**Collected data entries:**
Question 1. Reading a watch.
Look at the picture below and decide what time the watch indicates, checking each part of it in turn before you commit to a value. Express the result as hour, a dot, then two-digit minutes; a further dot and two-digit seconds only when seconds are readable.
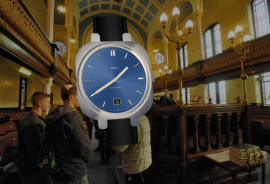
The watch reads 1.40
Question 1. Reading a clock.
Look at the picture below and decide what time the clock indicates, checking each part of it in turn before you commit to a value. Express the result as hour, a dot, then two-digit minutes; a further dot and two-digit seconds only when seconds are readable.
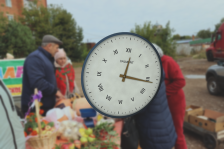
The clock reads 12.16
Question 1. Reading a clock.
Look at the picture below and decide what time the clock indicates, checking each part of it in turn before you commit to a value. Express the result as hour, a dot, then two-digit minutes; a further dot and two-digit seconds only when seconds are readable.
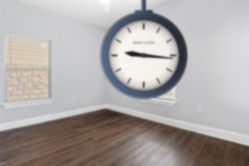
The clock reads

**Brief:**
Render every line of the records above as a JSON list of strings, one string per line, with blank lines left out. Leave the pictures out of the answer.

**Response:**
[
  "Question 1. Reading a watch.",
  "Look at the picture below and decide what time the watch indicates, checking each part of it in turn before you commit to a value. Express the result as hour, a dot, then two-digit minutes; a further dot and two-digit seconds only when seconds are readable.",
  "The watch reads 1.40",
  "Question 1. Reading a clock.",
  "Look at the picture below and decide what time the clock indicates, checking each part of it in turn before you commit to a value. Express the result as hour, a dot, then two-digit minutes; a further dot and two-digit seconds only when seconds are readable.",
  "The clock reads 12.16",
  "Question 1. Reading a clock.",
  "Look at the picture below and decide what time the clock indicates, checking each part of it in turn before you commit to a value. Express the result as hour, a dot, then two-digit minutes; a further dot and two-digit seconds only when seconds are readable.",
  "The clock reads"
]